Spatial Variation in Material Properties in Fascicle-Bone Units from Human Patellar Tendon

Abstract

An understanding of the mechanical responses of the patellar tendon (PT) subunits should aid in determining which portion of the tissue might best be used as a cruciate ligament replacement. Human cadaveric knees were obtained from young donors. Fascicle groups with patellar and tibial bone blocks (subunits) were cut to provide six equally-spaced test specimens for each PT. After potting each bone end in PMMA, specimens were mounted in a saline-filled chamber, preloaded to 0.26 N and then subjected to 40 cycles of preconditioning to 2.5 % of the initial length at a strain rate of 1.25 %/sec, and then preloaded to 0.26 N again and failed at a strain rate of 100 %/sec using an Instron. The moduli and maximum stresses were generally greater in the lateral and mid subunits than in the medial subunits. The strains to maximum stress were similar between the lateral and medial subunits, but mid subunits had larger strains.
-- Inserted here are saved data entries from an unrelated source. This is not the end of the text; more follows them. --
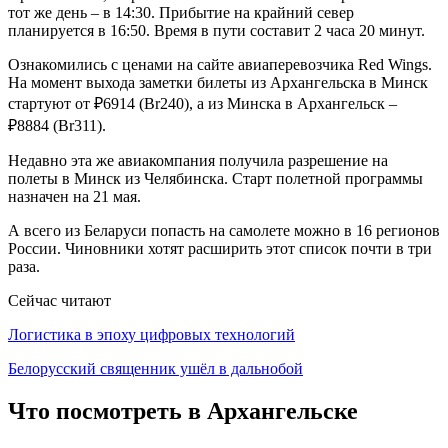
тот же день – в 14:30. Прибытие на крайний север
планируется в 16:50. Время в пути составит 2 часа 20 минут.
Ознакомились с ценами на сайте авиаперевозчика Red Wings.
На момент выхода заметки билеты из Архангельска в Минск
стартуют от ₽6914 (Br240), а из Минска в Архангельск –
₽8884 (Br311).
Недавно эта же авиакомпания получила разрешение на
полеты в Минск из Челябинска. Старт полетной программы
назначен на 21 мая.
А всего из Беларуси попасть на самолете можно в 16 регионов
России. Чиновники хотят расширить этот список почти в три
раза.
Сейчас читают
Логистика в эпоху цифровых технологий
Белорусский священник ушёл в дальнобой
Что посмотреть в Архангельске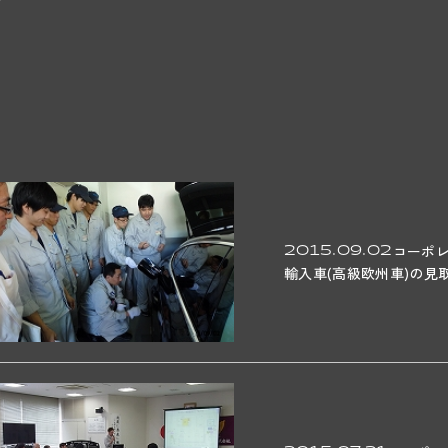
2015.09.02
コーポ
輸入車(高級欧州車)の見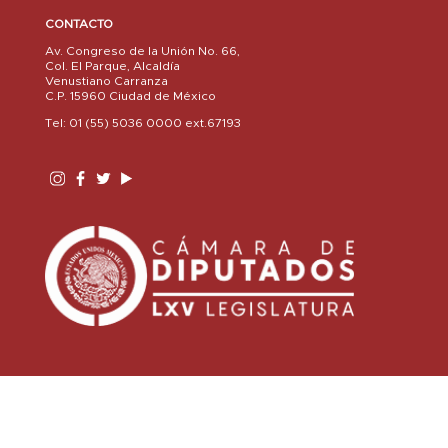
CONTACTO
Av. Congreso de la Unión No. 66,
Col. El Parque, Alcaldía
Venustiano Carranza
C.P. 15960 Ciudad de México
Tel: 01 (55) 5036 0000 ext.67193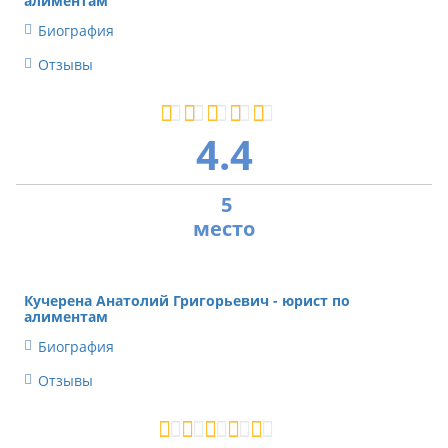
алиментам
Биография
Отзывы
4.4
5
Кучерена Анатолий Григорьевич -
юрист по
алиментам
Биография
Отзывы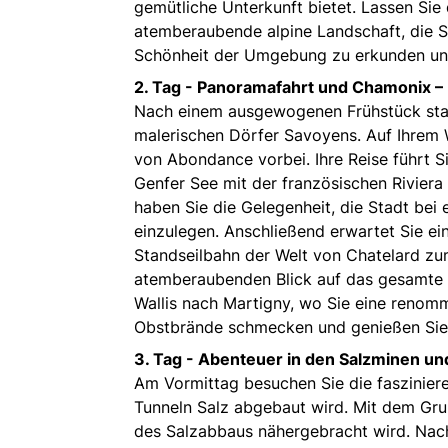
gemütliche Unterkunft bietet. Lassen Sie 
atemberaubende alpine Landschaft, die Si
Schönheit der Umgebung zu erkunden und
2. Tag -
Panoramafahrt und Chamonix – 
Nach einem ausgewogenen Frühstück start
malerischen Dörfer Savoyens. Auf Ihrem 
von Abondance vorbei. Ihre Reise führt S
Genfer See mit der französischen Riviera
haben Sie die Gelegenheit, die Stadt be
einzulegen. Anschließend erwartet Sie ein 
Standseilbahn der Welt von Chatelard zu
atemberaubenden Blick auf das gesamte M
Wallis nach Martigny, wo Sie eine renomm
Obstbrände schmecken und genießen Sie
3. Tag -
Abenteuer in den Salzminen und
Am Vormittag besuchen Sie die faszinier
Tunneln Salz abgebaut wird. Mit dem Gru
des Salzabbaus nähergebracht wird. Nach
Most strain values were distributed between 10 % to 20 %. Mechanical responses of human PT do vary from location to location. In general, the mid and lateral subunits were stiffer and carried greater stresses than the medial subunits. The results of this research should eventually be important, e.g. in selecting which portion of the PT would be the most suitable for cruciate ligament replacements to use as an autograft. On the basis of strength and stiffness, the more lateral portion of the PT would seem to be more advantageous.